Chapter 13, Part 2: Family Matters
Chapter 13, Part 2: Through Martin Shkreli, I met a wide spectrum of the federal prison population, including mobsters, gangsters, and fraudsters…and their family members.
The doctor, a thick-set blond woman in her mid-to-late 40s, wasn’t pleased to see me. In the exam room of a Brooklyn geriatric clinic, where I had been waiting for nearly an hour with an 80-year-old woman named Yvonne, the physician bustled in with a fake smile pinned across her face and a look of pure malice in her eyes.

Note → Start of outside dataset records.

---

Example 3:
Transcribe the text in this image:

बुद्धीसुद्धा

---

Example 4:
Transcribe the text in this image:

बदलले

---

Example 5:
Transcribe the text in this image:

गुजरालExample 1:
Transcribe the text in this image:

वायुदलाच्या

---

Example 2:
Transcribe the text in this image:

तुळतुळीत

“Hi. I’m a family friend of Yvonne’s,” I announced as I smiled at the doctor and looked reassuringly back at the elderly patient.

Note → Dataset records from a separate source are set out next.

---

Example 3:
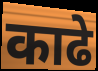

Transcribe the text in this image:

काढे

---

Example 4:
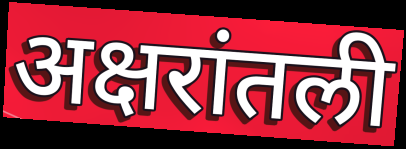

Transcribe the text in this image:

अक्षरांतली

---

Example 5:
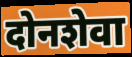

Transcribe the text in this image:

दोनशेवा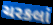
ચરકલાં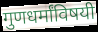
गुणधर्मांविषयी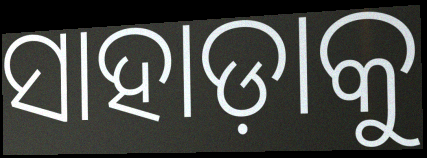
ସାହାଡ଼ାକୁ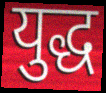
युद्ध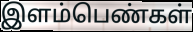
இளம்பெண்கள்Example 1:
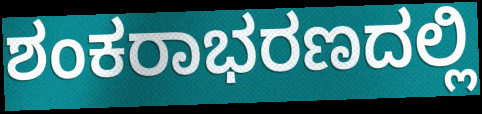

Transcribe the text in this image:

ಶಂಕರಾಭರಣದಲ್ಲಿ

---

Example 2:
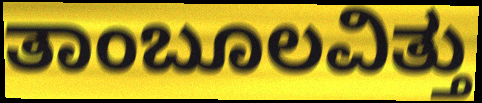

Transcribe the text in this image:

ತಾಂಬೂಲವಿತ್ತು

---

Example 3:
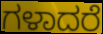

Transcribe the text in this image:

ಗಳಾದರೆ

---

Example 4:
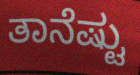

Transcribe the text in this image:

ತಾನೆಷ್ಟು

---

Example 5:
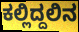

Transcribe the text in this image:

ಕಲ್ಲಿದ್ದಲಿನ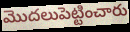
మొదలుపెట్టించారు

“We really should be told ahead of time if patients are going to bring non-family members with them,” the doctor replied irritably. “The patient has a right to her privacy. You are OK with this woman hearing your private medical information, Yvonne?”
“It’s..fine,” the elderly woman stammered. “I wanted her to come.”

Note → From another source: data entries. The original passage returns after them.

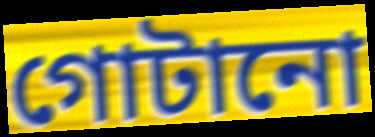
গোটানোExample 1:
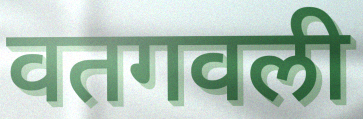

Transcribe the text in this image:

वतगवली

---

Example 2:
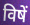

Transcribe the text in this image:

विषें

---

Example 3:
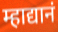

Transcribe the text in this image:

म्हाद्यानं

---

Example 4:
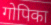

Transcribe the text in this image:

गोपिका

“What’s that? You’re mumbling, Yvonne,” the doctor snapped. An image of Nurse Ratched from “One Flew Over the Cuckoo’s Nest” flashed into my head as I watched in increasing disbelief at how rude the doctor was to her patient.
Yvonne, a retired nurse, had been chatting with me amicably, sparkling with intelligence and dry wit, just moments before the doctor walked in. But the physician’s brusque and patronizing attitude had now rendered her childlike and almost mute.
“She’s…fine,” Yvonne said a bit more loudly.
“Well, OK…”
The full story for why I was there with Yvonne would have been awkward to explain (yes, it involved Martin Shkreli, my then-incarcerated famous white-collar felon boyfriend). But the contextual basis was obvious enough. Yvonne was an elderly Black woman, a member of a demographic that was systematically abused and disrespected by the healthcare establishment. I was an assertive, professional white woman – a “Karen” on the side of good, as I liked to think of myself – a member of a demographic that was notoriously hard for doctors to push around.
Like many elderly people, Yvonne had a litany of health problems, including a poorly healed broken ankle and dangerously high blood pressure. She desperately needed a refill for her blood pressure medication but the doctor wouldn’t order a refill unless she came in for a visit. And she was petrified of going by herself because of how the doctors treated her. Her son, a former member of a gang based in an East New York housing project, who was also one of Martin Shkreli’s cellmates, had sought my assistance.